I started from the neglected margins. The seventh and ninth duties on protecting the environment and safeguarding public property seemed forgotten. The easiest things to rubbish without anyone questioning are nature and taxpayers' money. Cutting forests, burning public vehicles and smashing public institutions — all have happened in India. A close second at this end of neglect would be the sixth duty pertaining to preserving our heritage. What constitutes heritage, and why should we protect it? I don't think we fully understand the question or know the answer.
Unity in diversity
Duties five and eight were similar in tenor. The first sought unity in diversity. It also wanted us to renounce practices derogatory to women. The second cited scientific temper, humanism, spirit-of-inquiry and reform, to suggest education.
After riots and bloodshed in the name of everything, from religion to caste and language, worshipping Pokhran as God and sharpening mercantilism to the point of losing the soul — these duties reminded of opportunity for awareness and inclusiveness, squandered.
The tenth duty wishing us to strive individually and collectively for excellence has now been degraded to fad. It is now the stuff of first rank in exams, millionaires at the bank, overseas addresses, pictures of success, big fat weddings — all achievements that could be bundled as ‘getting ahead' or showcasing the trend.
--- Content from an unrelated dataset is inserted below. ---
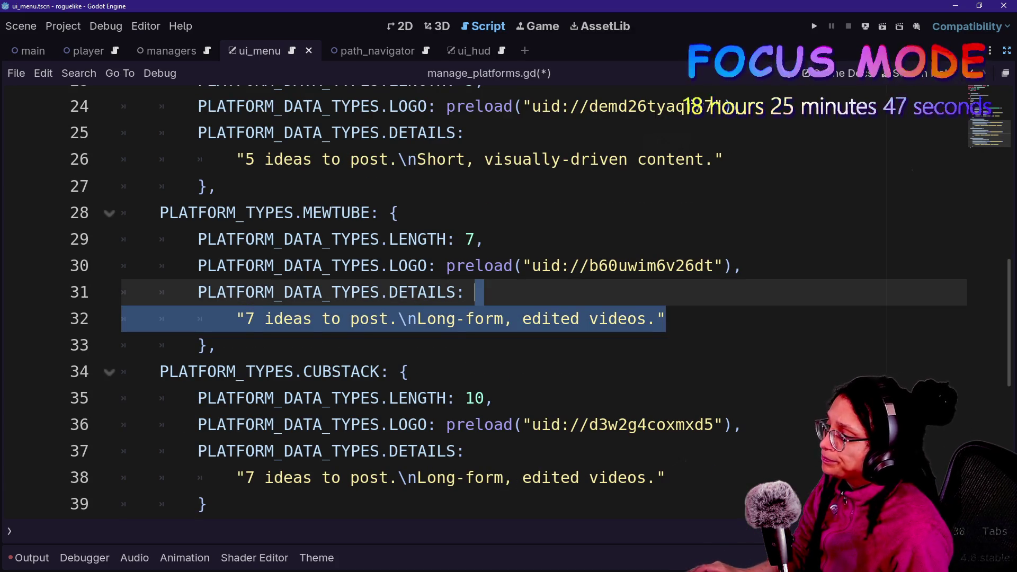
{"action": "scroll", "coordinate": [475, 292], "scroll_direction": "down", "scroll_amount": 1}
{"action": "left_click", "coordinate": [667, 398]}
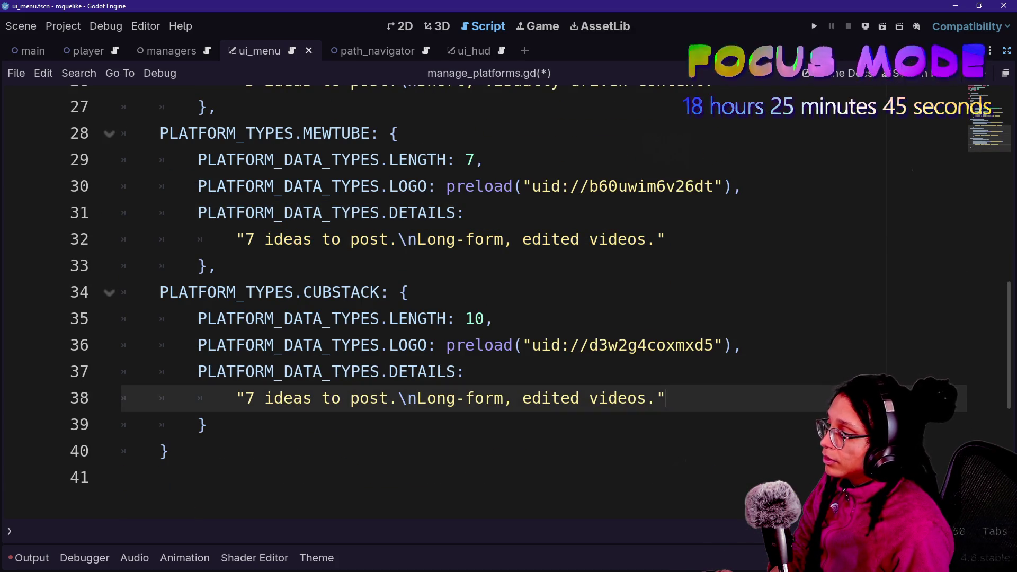
{"action": "triple_click", "coordinate": [666, 398]}
{"action": "left_click", "coordinate": [666, 398]}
After six free decades spent attempting excellence, India and Indians aren't yet known for anything particularly excellent. Some of us have a lot of money; many of us travel abroad — that's all.
Sovereignty, integrity
Duty number two — cherishing and following the ideals that inspired our freedom movement. I just don't know how to reconcile that with either contemporary news on India or the new work culture measuring people by the money they make. It appeared to me that for us, Constitution and country had reduced to symbolic interpretations of the first and fourth duties dealing with national flag, national anthem and nation's defence. These are also the most popular themes for politics and political controversy.
If you noticed, I didn't mention the third duty. That pertained to upholding the country's sovereignty, unity and integrity. It is a very important duty. But if my friend's son inherits a nation that has trivialised most duties, why should he feel inspired to acknowledge the third? What beautiful common space should he strive to protect?
The silver lining is: failure makes good teachers. Do we see it that way or is it that we never tried in the first place and so can't recognise even failure?